+++ Excerpt

New materials can help to avoid negative environmental impacts. Ideally, more regionally anchored value chains and low-energy material cycles will also emerge. The MycoLutions team is working on such a solution – based on mushrooms. An important ingredient here: local residues such as coffee grounds! Our editor Olaf Ledderboge reports on an innovative start-up that has docked at HAW, is supported by the start-up service there and beyourpilot, and wants to bring an environmentally friendly sound insulation system to market.
Our well-being and health are incredibly closely related to the quality of our living and working places. Noise protection and room acoustics play an important role in workplace safety and when it comes to designing productive and healthy spaces. The mushroom enthusiasts Thies Lingner, David Gradl, Theresa Oberstraß, Felix Schimmeyer and Helge Schritt are now working with their start-up “MycoLutions” to develop an environmentally friendly and room climate-friendly sound insulation from mushroom mycelium. They met during their studies, where they were fascinated by the idea of closed material and product cycles. Since then, they have been preoccupied with the question of how to manufacture products in such a way that no waste is produced? Which are completely recyclable? Which are perhaps even based on the waste of other products?

++++++

# How to complete this task:
Copy word for word the part of the mushroom sound insulation article between "Our well-being and" and "of other products?", inclusive.

+++ Given records

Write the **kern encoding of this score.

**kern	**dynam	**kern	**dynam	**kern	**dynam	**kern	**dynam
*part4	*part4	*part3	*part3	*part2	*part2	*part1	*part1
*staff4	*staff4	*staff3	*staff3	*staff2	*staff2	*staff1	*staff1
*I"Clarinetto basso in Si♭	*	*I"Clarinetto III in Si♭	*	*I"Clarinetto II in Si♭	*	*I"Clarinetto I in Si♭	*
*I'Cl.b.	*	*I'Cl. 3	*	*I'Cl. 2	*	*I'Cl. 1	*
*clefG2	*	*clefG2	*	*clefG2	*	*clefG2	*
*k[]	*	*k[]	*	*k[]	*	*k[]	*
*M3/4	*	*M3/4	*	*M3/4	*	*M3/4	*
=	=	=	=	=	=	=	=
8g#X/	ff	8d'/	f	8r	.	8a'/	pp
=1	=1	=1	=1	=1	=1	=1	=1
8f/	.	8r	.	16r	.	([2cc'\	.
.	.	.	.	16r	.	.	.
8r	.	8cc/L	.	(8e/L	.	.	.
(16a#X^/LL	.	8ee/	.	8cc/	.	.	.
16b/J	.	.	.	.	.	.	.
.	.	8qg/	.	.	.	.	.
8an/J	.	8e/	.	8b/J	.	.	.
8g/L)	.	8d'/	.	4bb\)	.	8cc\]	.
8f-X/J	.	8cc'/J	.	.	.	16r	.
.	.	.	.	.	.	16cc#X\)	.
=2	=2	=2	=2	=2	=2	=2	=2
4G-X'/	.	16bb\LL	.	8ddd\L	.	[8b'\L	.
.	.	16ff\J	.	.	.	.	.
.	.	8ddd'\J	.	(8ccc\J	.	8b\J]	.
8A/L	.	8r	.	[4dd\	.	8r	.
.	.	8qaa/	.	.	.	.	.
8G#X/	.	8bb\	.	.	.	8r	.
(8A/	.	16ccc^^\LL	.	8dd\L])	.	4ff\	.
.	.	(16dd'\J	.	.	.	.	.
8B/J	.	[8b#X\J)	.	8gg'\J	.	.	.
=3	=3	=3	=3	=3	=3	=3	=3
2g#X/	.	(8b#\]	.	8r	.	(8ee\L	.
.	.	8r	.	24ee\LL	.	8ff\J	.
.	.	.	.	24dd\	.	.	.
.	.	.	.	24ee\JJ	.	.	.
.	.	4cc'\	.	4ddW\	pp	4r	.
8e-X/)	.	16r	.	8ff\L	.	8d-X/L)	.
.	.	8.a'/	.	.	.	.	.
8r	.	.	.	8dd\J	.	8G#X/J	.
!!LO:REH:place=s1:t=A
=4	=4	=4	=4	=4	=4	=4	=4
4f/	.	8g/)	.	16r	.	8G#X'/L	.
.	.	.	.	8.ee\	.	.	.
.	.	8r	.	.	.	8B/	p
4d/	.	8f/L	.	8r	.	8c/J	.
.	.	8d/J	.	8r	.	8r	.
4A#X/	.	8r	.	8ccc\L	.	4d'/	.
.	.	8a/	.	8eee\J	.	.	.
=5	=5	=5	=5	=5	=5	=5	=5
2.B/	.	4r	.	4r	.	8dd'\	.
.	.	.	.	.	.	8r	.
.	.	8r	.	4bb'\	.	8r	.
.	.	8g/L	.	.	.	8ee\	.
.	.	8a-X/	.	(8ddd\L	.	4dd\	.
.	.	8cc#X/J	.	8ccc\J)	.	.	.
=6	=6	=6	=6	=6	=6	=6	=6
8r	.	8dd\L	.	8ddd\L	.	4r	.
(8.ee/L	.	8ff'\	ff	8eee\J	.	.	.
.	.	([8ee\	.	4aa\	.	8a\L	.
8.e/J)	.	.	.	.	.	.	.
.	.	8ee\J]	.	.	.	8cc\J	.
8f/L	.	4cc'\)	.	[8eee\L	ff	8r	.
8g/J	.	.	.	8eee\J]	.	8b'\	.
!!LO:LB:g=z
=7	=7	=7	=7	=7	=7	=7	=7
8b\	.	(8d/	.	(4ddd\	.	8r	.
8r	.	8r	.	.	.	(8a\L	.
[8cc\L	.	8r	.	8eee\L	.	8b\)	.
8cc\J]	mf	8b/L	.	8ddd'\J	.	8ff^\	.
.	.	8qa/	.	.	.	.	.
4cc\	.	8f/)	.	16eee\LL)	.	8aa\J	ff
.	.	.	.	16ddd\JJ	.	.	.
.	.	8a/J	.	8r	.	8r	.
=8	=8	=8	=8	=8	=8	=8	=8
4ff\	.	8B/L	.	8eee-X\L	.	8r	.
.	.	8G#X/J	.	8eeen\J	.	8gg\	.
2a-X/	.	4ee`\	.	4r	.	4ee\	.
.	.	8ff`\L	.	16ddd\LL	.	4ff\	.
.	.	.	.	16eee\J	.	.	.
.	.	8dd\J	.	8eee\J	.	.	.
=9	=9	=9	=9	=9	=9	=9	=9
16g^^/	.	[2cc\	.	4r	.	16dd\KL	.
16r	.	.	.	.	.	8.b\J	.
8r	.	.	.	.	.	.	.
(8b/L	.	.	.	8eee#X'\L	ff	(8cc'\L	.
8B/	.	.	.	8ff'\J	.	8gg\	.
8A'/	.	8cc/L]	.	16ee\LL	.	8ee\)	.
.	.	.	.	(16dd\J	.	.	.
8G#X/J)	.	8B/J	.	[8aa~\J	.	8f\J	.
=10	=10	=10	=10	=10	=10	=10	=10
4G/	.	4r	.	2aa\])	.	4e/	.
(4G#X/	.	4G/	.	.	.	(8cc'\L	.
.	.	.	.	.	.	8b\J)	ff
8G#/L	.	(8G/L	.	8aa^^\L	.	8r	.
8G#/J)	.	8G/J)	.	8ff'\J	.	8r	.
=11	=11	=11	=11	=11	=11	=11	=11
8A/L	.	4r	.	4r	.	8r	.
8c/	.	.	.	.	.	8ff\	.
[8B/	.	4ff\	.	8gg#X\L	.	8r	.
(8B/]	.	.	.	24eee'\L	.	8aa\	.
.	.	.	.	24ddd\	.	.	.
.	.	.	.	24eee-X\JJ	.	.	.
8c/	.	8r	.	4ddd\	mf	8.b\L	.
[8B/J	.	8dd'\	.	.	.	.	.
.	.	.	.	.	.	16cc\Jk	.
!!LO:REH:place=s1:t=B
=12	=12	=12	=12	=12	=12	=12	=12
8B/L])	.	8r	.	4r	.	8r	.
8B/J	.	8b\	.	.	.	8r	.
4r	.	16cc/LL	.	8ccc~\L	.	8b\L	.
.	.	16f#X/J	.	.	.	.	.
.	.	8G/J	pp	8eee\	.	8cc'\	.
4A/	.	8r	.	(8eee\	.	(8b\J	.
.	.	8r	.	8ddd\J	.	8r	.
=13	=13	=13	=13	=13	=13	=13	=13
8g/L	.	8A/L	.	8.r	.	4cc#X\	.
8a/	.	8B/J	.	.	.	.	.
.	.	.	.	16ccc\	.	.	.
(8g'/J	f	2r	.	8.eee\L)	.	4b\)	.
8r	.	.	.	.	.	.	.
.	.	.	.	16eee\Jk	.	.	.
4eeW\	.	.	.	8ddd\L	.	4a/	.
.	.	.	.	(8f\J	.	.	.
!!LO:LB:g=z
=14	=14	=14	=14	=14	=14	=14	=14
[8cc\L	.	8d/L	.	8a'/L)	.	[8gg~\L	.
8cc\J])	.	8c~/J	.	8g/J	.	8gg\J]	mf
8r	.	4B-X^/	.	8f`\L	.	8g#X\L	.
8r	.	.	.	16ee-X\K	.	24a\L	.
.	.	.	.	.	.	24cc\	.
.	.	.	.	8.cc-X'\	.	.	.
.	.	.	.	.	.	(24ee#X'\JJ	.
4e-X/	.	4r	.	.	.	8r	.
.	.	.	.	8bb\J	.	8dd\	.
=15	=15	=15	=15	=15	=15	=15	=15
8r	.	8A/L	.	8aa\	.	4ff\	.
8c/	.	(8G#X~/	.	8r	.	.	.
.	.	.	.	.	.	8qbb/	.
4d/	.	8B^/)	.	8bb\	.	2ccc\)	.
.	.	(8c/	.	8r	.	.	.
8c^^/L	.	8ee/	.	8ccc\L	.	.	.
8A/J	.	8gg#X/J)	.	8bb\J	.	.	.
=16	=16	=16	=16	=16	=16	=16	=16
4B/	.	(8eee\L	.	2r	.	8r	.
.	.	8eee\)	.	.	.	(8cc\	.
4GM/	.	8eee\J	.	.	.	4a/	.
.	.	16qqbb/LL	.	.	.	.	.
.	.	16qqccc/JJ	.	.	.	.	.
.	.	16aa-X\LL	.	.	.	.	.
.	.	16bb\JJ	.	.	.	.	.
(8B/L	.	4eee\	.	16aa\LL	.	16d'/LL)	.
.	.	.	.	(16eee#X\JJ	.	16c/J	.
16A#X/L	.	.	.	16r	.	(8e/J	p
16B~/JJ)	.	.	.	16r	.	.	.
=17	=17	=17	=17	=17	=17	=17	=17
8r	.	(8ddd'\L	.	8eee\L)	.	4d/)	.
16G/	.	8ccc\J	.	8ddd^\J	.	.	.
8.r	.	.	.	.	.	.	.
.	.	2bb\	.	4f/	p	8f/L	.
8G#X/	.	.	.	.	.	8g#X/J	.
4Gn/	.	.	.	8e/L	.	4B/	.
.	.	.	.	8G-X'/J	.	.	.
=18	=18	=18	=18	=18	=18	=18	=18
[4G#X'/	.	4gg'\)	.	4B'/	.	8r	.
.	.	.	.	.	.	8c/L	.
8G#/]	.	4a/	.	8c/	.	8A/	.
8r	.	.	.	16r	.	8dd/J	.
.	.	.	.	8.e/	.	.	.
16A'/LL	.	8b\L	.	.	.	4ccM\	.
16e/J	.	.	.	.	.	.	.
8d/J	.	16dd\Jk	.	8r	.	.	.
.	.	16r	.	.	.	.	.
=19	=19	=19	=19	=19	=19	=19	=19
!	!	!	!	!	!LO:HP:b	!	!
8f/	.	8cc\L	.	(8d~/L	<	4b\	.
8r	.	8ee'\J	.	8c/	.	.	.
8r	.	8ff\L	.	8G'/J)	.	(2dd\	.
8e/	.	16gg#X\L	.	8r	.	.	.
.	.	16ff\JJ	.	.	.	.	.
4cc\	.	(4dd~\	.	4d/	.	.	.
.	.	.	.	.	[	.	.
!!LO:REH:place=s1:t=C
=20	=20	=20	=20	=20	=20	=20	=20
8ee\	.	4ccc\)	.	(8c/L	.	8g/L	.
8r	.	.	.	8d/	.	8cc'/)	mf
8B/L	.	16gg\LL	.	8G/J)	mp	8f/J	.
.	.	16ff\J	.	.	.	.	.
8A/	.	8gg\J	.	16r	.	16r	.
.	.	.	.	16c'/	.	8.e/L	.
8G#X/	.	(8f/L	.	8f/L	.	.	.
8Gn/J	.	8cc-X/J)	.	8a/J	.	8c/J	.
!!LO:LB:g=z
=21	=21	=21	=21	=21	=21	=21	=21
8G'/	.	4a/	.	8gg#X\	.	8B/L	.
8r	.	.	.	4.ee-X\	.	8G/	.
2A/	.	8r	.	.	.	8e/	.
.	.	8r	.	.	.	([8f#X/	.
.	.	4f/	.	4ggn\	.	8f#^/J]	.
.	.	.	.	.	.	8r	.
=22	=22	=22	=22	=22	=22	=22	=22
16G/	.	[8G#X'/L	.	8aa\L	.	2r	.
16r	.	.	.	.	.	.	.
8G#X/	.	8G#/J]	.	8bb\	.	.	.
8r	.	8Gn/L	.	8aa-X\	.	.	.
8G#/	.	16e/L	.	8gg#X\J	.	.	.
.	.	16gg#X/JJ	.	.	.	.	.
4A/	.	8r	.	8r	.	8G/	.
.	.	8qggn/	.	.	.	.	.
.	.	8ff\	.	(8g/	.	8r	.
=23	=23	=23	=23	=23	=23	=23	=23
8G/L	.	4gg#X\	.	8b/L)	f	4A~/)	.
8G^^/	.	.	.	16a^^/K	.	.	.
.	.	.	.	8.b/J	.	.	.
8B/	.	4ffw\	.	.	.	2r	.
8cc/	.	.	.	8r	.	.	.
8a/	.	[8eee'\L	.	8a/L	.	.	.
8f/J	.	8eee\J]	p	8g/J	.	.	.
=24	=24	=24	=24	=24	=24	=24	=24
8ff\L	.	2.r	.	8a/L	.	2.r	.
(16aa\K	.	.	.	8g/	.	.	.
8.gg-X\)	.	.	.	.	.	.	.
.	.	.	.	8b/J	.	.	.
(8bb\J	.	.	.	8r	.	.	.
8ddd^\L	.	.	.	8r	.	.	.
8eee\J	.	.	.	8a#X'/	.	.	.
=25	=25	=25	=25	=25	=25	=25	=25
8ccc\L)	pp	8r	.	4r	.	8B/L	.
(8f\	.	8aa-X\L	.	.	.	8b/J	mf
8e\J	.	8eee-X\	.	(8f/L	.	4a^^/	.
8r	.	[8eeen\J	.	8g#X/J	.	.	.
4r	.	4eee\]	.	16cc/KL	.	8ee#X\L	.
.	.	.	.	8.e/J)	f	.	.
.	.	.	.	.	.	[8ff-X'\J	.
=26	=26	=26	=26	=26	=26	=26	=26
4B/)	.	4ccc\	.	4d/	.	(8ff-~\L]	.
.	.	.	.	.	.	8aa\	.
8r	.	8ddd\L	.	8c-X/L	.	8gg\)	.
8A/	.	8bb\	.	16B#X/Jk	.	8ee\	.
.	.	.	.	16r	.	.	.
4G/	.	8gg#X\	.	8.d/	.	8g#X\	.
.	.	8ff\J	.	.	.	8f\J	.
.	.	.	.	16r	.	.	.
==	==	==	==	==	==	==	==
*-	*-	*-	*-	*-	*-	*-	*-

++++++

# Completed exercise:
Our well-being and health are incredibly closely related to the quality of our living and working places. Noise protection and room acoustics play an important role in workplace safety and when it comes to designing productive and healthy spaces. The mushroom enthusiasts Thies Lingner, David Gradl, Theresa Oberstraß, Felix Schimmeyer and Helge Schritt are now working with their start-up “MycoLutions” to develop an environmentally friendly and room climate-friendly sound insulation from mushroom mycelium. They met during their studies, where they were fascinated by the idea of closed material and product cycles. Since then, they have been preoccupied with the question of how to manufacture products in such a way that no waste is produced? Which are completely recyclable? Which are perhaps even based on the waste of other products?